• WHAT YOU HAVE TO DO
For the entries below, how many lines include the word "synthesis"? Give the figure and nothing more.

--------

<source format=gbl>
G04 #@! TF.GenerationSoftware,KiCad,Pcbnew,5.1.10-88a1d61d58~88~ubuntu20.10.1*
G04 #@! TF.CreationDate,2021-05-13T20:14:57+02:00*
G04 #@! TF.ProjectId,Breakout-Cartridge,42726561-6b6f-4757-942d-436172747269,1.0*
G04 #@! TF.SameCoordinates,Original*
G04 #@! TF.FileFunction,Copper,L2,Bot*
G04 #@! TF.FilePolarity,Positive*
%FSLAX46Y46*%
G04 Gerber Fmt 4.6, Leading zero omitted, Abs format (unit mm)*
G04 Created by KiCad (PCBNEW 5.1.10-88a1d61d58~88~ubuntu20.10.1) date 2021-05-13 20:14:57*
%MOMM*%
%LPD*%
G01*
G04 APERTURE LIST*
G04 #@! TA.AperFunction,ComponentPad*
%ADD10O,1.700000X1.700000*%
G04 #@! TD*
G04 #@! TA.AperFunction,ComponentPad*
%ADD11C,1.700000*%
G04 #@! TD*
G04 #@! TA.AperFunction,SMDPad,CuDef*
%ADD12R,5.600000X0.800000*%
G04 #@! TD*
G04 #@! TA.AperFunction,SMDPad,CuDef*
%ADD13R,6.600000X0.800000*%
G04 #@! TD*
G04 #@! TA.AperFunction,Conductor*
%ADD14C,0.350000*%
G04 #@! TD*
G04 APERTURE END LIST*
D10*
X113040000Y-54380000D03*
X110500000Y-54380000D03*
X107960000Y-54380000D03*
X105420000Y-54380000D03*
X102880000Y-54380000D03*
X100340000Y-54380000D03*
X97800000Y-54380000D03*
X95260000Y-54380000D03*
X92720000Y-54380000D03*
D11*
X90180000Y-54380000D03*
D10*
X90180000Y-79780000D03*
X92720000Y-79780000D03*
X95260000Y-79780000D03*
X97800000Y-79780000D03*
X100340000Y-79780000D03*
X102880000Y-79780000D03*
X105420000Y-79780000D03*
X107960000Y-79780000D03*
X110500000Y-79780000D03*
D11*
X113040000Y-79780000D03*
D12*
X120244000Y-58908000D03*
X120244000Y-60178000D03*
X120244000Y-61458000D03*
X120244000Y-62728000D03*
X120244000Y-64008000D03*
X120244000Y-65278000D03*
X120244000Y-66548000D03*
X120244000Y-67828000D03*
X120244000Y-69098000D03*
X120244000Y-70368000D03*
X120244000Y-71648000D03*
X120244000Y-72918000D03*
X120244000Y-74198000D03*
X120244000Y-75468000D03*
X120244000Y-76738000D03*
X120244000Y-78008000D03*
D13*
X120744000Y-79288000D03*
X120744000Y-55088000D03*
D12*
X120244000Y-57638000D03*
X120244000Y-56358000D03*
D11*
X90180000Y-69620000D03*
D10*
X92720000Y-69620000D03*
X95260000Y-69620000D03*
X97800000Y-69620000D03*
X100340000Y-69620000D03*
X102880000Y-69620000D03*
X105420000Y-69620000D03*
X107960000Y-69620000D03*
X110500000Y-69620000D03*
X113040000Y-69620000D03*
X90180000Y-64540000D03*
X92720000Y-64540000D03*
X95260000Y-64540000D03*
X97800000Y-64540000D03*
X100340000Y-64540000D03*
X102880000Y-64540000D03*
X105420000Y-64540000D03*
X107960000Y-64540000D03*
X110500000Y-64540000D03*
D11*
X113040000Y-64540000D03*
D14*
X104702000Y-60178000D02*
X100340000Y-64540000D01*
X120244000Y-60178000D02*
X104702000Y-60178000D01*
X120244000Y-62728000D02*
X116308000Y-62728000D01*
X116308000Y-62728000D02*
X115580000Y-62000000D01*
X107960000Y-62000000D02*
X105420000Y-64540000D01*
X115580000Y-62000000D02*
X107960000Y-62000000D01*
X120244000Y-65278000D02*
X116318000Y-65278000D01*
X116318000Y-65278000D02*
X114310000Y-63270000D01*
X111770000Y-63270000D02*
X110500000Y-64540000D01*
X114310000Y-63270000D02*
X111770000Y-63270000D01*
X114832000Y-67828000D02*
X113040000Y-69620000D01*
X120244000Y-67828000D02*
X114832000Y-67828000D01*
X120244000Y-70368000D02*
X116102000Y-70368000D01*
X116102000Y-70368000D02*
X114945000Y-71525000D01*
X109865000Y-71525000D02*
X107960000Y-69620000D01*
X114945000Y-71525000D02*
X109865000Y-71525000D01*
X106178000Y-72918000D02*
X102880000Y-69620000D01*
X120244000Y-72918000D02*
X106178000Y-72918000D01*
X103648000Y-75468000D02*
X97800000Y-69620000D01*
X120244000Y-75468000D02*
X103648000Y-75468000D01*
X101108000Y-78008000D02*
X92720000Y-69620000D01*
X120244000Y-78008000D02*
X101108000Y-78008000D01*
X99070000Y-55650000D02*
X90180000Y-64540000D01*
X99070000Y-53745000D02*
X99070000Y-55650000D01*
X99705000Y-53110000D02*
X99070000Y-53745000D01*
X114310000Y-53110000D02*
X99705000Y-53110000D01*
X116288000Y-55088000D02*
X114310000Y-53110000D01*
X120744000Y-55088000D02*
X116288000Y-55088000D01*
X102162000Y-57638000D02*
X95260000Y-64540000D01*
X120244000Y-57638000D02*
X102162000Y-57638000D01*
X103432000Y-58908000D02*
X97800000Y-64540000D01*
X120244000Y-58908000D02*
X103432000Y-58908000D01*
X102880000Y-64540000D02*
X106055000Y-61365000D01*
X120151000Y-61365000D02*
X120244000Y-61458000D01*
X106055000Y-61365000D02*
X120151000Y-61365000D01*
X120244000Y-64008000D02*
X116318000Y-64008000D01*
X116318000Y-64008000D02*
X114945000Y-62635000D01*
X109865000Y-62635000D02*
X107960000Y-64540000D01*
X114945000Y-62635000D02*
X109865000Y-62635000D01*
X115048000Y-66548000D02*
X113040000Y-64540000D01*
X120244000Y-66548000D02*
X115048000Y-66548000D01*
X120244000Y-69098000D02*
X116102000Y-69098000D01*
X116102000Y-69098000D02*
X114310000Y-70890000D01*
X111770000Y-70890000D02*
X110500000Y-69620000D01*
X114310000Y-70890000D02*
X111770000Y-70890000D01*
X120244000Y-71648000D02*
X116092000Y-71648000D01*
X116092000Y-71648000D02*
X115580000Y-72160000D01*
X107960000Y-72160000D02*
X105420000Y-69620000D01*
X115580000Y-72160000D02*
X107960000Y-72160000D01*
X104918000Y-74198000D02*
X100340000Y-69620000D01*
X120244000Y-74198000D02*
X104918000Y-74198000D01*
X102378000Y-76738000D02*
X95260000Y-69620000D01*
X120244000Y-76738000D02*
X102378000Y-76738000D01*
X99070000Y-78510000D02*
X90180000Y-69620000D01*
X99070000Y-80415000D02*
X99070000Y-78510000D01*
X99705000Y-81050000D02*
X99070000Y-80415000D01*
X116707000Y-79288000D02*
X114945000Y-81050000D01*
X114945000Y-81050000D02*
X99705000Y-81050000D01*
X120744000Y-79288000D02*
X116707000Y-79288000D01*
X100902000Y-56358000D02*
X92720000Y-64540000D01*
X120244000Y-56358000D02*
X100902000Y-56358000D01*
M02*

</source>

--------

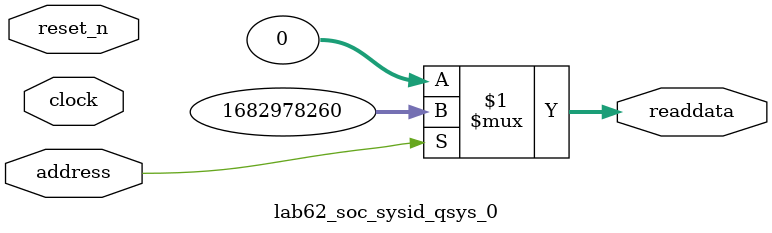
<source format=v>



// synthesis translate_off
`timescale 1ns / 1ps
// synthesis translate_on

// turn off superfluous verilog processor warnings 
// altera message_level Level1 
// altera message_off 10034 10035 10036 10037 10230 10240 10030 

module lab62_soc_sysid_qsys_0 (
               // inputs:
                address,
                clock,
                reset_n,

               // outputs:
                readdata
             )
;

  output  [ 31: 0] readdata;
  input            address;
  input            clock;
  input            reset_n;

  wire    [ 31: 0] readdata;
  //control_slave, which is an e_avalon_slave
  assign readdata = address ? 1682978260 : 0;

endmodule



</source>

--------

• EXERCISE OUTPUT
2